Story + Photographs by J R Compton
I've
been putting off writing this, because
it's not about the art. It's more about the opening,
with photographs I took informally. Unusually, I didn't take photographs
of the art on the walls, except behind some people looking
at it.
Not that I don't care about the art in this art show, it's that
I don't have anything to write about it. No reflection on the art.
Maybe a reflection on me, but mostly a reflection of the reality
of the art not really being all that important, for a change.
I didn't want to wait
any longer to say what I do have to say about this event. I almost
put the photographs with one of my
essays, but they clearly did not belong there. They belong here
on the cover of DallasArtsRevue.

What I care about this show — and
I'm talking here about Salon du FIT,
an unwieldy title for a fairly unwieldy art show involving a whole
mess of local artists — is the opening. It was a big party,
with good food and lots of good people, many of whom are, in one
way or another, artists.
Good talkers, too. Which was one of the intentions of the show,
really. Not that many shows invite artists, then let us choose
our own work to be in a show.
That's a nice touch.
But the nicest touch was the
set and setting of this show showing in combination with a festival
of independent theatre (FIT).
In several ways, it was theatre.
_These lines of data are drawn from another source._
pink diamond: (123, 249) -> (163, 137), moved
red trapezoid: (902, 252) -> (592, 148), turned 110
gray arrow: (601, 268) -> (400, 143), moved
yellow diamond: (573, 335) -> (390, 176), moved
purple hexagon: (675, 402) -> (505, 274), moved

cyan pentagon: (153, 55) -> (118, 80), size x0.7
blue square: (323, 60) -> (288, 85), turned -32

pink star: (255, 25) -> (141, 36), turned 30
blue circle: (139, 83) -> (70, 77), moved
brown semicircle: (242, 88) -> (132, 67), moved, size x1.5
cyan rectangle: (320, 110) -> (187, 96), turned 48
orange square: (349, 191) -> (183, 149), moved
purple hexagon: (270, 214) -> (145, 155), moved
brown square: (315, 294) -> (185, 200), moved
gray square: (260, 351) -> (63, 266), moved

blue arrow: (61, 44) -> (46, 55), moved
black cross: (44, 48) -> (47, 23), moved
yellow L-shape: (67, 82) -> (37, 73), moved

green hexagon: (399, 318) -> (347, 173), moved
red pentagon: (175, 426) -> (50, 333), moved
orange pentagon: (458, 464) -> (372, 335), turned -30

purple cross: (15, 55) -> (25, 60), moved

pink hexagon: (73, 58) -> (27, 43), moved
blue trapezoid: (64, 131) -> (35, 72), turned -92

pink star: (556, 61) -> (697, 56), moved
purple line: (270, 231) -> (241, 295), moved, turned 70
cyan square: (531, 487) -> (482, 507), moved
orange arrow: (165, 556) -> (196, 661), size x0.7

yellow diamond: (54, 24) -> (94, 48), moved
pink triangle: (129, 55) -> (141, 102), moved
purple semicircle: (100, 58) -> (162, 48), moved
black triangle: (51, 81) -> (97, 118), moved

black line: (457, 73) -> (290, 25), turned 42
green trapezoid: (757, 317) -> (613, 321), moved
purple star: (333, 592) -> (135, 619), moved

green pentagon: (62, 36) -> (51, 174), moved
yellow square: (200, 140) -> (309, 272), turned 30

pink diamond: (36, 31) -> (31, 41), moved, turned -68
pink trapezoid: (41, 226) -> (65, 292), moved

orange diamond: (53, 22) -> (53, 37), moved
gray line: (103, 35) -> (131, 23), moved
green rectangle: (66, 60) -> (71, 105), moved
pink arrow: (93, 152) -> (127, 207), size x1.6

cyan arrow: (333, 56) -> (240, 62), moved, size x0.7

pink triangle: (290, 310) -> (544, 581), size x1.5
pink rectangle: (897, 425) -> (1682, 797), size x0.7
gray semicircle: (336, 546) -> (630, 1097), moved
But nothing scripted,
only hoped.
Darned few shows bring in a bunch of comfortable furniture in
comfortable, conversational groupings, with plants and rugs and
other accoutrements of real living, then let the audience sit comfortably
around in the gallery and talk, especially during a very crowded
and immensely popular opening reception.
Patterned after salons from the
early parts of the last century and earlier, this salon and its
perpetrators wanted people to sit among art and talk about art.
To be part of the art all around us.
And that's what happened. It was a great party, and the art was
nice, too.
The show continues
at the Bath House Cultural Center on White Rock Lake through
August 7. More
information, including a list of all the artists whose
work is in the show, is on the DARts calendar.
Andy
Hanson photographing me photographing him.
We shared a darkroom at the Dallas Times
Herald in the early 70s when we were staff photogs there.
He's since put me in several publications, most notably a photo
of me mooing in front of a Roger Winter painting on the same
inside back page of D Magazine as
Tom Landry and that guy who owns the Cowboys playing poker.
So it's about time I put him somewhere special. Note the colorful
summer art crowd in the the Bath House's big gallery.